## The task
The answer is every record that follows, printed exactly.

## Page segmentation data

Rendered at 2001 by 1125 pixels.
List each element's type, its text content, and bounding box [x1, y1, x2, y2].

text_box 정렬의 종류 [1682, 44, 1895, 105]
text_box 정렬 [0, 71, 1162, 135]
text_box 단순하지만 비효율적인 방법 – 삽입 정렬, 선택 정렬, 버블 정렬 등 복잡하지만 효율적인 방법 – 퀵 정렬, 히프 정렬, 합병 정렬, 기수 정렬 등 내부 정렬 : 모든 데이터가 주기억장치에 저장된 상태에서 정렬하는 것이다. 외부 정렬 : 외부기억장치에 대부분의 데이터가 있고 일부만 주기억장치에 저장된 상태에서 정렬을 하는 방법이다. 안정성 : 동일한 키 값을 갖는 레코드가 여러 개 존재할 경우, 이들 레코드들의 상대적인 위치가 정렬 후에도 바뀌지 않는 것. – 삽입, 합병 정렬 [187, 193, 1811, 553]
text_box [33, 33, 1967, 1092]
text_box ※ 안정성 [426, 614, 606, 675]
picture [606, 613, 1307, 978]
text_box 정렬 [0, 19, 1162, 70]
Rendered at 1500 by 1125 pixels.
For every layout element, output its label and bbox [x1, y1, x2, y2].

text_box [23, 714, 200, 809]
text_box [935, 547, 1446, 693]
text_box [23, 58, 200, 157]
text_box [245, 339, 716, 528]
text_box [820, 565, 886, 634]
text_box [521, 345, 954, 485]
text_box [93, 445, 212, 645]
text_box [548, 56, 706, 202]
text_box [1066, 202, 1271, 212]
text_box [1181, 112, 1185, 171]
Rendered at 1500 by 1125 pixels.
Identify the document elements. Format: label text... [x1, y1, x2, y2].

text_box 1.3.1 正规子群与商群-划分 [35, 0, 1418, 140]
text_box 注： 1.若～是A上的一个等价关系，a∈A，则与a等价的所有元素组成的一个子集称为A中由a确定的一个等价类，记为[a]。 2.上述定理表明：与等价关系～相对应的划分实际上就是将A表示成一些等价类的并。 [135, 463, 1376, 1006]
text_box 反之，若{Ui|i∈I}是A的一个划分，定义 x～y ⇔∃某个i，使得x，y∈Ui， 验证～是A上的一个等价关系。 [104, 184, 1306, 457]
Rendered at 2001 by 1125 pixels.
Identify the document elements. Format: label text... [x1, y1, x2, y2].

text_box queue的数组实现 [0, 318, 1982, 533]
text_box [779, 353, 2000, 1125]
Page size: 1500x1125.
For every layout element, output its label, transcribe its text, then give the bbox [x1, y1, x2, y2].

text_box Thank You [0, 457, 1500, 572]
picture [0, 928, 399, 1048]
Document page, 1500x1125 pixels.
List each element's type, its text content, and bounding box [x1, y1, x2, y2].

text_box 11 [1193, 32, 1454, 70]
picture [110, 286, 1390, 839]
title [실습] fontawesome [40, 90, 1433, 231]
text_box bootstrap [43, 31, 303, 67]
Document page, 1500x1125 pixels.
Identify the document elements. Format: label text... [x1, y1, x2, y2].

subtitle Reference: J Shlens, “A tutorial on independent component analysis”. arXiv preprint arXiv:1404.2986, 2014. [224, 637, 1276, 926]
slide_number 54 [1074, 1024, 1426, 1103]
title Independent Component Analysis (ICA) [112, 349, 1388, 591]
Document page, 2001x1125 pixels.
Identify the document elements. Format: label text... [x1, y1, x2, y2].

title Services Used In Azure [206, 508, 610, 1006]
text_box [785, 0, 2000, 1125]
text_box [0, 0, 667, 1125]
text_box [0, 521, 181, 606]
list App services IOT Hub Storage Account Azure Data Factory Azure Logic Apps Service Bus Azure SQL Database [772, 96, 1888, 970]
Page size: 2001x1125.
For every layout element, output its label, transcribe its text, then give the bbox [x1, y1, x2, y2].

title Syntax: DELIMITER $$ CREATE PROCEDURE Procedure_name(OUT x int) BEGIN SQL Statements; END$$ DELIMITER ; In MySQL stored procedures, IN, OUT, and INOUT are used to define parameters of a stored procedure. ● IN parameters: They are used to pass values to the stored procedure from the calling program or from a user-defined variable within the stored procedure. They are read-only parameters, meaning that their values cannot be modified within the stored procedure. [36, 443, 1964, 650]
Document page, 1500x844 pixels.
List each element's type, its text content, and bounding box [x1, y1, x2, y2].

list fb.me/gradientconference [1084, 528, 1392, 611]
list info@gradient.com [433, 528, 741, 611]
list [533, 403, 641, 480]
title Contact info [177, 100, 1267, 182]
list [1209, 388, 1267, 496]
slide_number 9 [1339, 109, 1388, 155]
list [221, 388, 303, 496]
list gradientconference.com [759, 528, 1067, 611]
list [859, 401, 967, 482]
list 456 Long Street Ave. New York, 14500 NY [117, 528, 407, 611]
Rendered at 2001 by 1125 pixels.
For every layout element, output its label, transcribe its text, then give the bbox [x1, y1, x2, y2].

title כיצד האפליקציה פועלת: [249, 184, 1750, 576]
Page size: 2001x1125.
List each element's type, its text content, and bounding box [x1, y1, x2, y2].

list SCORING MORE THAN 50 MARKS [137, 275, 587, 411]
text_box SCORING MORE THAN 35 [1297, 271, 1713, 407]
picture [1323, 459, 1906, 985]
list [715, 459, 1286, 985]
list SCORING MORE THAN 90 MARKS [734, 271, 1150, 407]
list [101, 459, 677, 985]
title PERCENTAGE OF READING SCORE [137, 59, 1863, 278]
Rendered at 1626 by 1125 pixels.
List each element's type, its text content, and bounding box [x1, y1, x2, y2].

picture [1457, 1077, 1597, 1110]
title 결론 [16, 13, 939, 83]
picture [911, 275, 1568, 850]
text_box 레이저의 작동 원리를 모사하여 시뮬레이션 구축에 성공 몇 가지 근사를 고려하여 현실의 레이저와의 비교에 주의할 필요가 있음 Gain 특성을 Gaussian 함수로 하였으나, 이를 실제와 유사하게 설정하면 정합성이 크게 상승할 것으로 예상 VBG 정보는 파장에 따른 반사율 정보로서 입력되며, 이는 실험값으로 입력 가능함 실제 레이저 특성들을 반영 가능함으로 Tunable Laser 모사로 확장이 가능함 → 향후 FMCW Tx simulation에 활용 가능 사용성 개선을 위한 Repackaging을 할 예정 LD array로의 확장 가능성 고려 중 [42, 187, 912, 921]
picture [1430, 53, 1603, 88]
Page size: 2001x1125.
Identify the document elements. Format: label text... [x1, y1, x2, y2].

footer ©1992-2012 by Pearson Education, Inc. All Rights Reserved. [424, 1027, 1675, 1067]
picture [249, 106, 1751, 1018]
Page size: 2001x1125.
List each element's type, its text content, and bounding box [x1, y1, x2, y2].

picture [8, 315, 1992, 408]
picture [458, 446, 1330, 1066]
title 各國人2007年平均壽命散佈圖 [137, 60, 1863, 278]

## Exercise output
Rendered at 2001 by 1125 pixels.
List each element's type, its text content, and bounding box [x1, y1, x2, y2].

text_box 정렬의 종류 [1682, 44, 1895, 105]
text_box 정렬 [0, 71, 1162, 135]
text_box 단순하지만 비효율적인 방법 – 삽입 정렬, 선택 정렬, 버블 정렬 등 복잡하지만 효율적인 방법 – 퀵 정렬, 히프 정렬, 합병 정렬, 기수 정렬 등 내부 정렬 : 모든 데이터가 주기억장치에 저장된 상태에서 정렬하는 것이다. 외부 정렬 : 외부기억장치에 대부분의 데이터가 있고 일부만 주기억장치에 저장된 상태에서 정렬을 하는 방법이다. 안정성 : 동일한 키 값을 갖는 레코드가 여러 개 존재할 경우, 이들 레코드들의 상대적인 위치가 정렬 후에도 바뀌지 않는 것. – 삽입, 합병 정렬 [187, 193, 1811, 553]
text_box [33, 33, 1967, 1092]
text_box ※ 안정성 [426, 614, 606, 675]
picture [606, 613, 1307, 978]
text_box 정렬 [0, 19, 1162, 70]
Rendered at 1500 by 1125 pixels.
For every layout element, output its label and bbox [x1, y1, x2, y2].

text_box [23, 714, 200, 809]
text_box [935, 547, 1446, 693]
text_box [23, 58, 200, 157]
text_box [245, 339, 716, 528]
text_box [820, 565, 886, 634]
text_box [521, 345, 954, 485]
text_box [93, 445, 212, 645]
text_box [548, 56, 706, 202]
text_box [1066, 202, 1271, 212]
text_box [1181, 112, 1185, 171]
Rendered at 1500 by 1125 pixels.
Identify the document elements. Format: label text... [x1, y1, x2, y2].

text_box 1.3.1 正规子群与商群-划分 [35, 0, 1418, 140]
text_box 注： 1.若～是A上的一个等价关系，a∈A，则与a等价的所有元素组成的一个子集称为A中由a确定的一个等价类，记为[a]。 2.上述定理表明：与等价关系～相对应的划分实际上就是将A表示成一些等价类的并。 [135, 463, 1376, 1006]
text_box 反之，若{Ui|i∈I}是A的一个划分，定义 x～y ⇔∃某个i，使得x，y∈Ui， 验证～是A上的一个等价关系。 [104, 184, 1306, 457]
Rendered at 2001 by 1125 pixels.
Identify the document elements. Format: label text... [x1, y1, x2, y2].

text_box queue的数组实现 [0, 318, 1982, 533]
text_box [779, 353, 2000, 1125]
Page size: 1500x1125.
For every layout element, output its label, transcribe its text, then give the bbox [x1, y1, x2, y2].

text_box Thank You [0, 457, 1500, 572]
picture [0, 928, 399, 1048]
Document page, 1500x1125 pixels.
List each element's type, its text content, and bounding box [x1, y1, x2, y2].

text_box 11 [1193, 32, 1454, 70]
picture [110, 286, 1390, 839]
title [실습] fontawesome [40, 90, 1433, 231]
text_box bootstrap [43, 31, 303, 67]
Document page, 1500x1125 pixels.
Identify the document elements. Format: label text... [x1, y1, x2, y2].

subtitle Reference: J Shlens, “A tutorial on independent component analysis”. arXiv preprint arXiv:1404.2986, 2014. [224, 637, 1276, 926]
slide_number 54 [1074, 1024, 1426, 1103]
title Independent Component Analysis (ICA) [112, 349, 1388, 591]
Document page, 2001x1125 pixels.
Identify the document elements. Format: label text... [x1, y1, x2, y2].

title Services Used In Azure [206, 508, 610, 1006]
text_box [785, 0, 2000, 1125]
text_box [0, 0, 667, 1125]
text_box [0, 521, 181, 606]
list App services IOT Hub Storage Account Azure Data Factory Azure Logic Apps Service Bus Azure SQL Database [772, 96, 1888, 970]
Page size: 2001x1125.
For every layout element, output its label, transcribe its text, then give the bbox [x1, y1, x2, y2].

title Syntax: DELIMITER $$ CREATE PROCEDURE Procedure_name(OUT x int) BEGIN SQL Statements; END$$ DELIMITER ; In MySQL stored procedures, IN, OUT, and INOUT are used to define parameters of a stored procedure. ● IN parameters: They are used to pass values to the stored procedure from the calling program or from a user-defined variable within the stored procedure. They are read-only parameters, meaning that their values cannot be modified within the stored procedure. [36, 443, 1964, 650]
Document page, 1500x844 pixels.
List each element's type, its text content, and bounding box [x1, y1, x2, y2].

list fb.me/gradientconference [1084, 528, 1392, 611]
list info@gradient.com [433, 528, 741, 611]
list [533, 403, 641, 480]
title Contact info [177, 100, 1267, 182]
list [1209, 388, 1267, 496]
slide_number 9 [1339, 109, 1388, 155]
list [221, 388, 303, 496]
list gradientconference.com [759, 528, 1067, 611]
list [859, 401, 967, 482]
list 456 Long Street Ave. New York, 14500 NY [117, 528, 407, 611]
Rendered at 2001 by 1125 pixels.
For every layout element, output its label, transcribe its text, then give the bbox [x1, y1, x2, y2].

title כיצד האפליקציה פועלת: [249, 184, 1750, 576]
Page size: 2001x1125.
List each element's type, its text content, and bounding box [x1, y1, x2, y2].

list SCORING MORE THAN 50 MARKS [137, 275, 587, 411]
text_box SCORING MORE THAN 35 [1297, 271, 1713, 407]
picture [1323, 459, 1906, 985]
list [715, 459, 1286, 985]
list SCORING MORE THAN 90 MARKS [734, 271, 1150, 407]
list [101, 459, 677, 985]
title PERCENTAGE OF READING SCORE [137, 59, 1863, 278]
Rendered at 1626 by 1125 pixels.
List each element's type, its text content, and bounding box [x1, y1, x2, y2].

picture [1457, 1077, 1597, 1110]
title 결론 [16, 13, 939, 83]
picture [911, 275, 1568, 850]
text_box 레이저의 작동 원리를 모사하여 시뮬레이션 구축에 성공 몇 가지 근사를 고려하여 현실의 레이저와의 비교에 주의할 필요가 있음 Gain 특성을 Gaussian 함수로 하였으나, 이를 실제와 유사하게 설정하면 정합성이 크게 상승할 것으로 예상 VBG 정보는 파장에 따른 반사율 정보로서 입력되며, 이는 실험값으로 입력 가능함 실제 레이저 특성들을 반영 가능함으로 Tunable Laser 모사로 확장이 가능함 → 향후 FMCW Tx simulation에 활용 가능 사용성 개선을 위한 Repackaging을 할 예정 LD array로의 확장 가능성 고려 중 [42, 187, 912, 921]
picture [1430, 53, 1603, 88]
Page size: 2001x1125.
Identify the document elements. Format: label text... [x1, y1, x2, y2].

footer ©1992-2012 by Pearson Education, Inc. All Rights Reserved. [424, 1027, 1675, 1067]
picture [249, 106, 1751, 1018]
Page size: 2001x1125.
List each element's type, its text content, and bounding box [x1, y1, x2, y2].

picture [8, 315, 1992, 408]
picture [458, 446, 1330, 1066]
title 各國人2007年平均壽命散佈圖 [137, 60, 1863, 278]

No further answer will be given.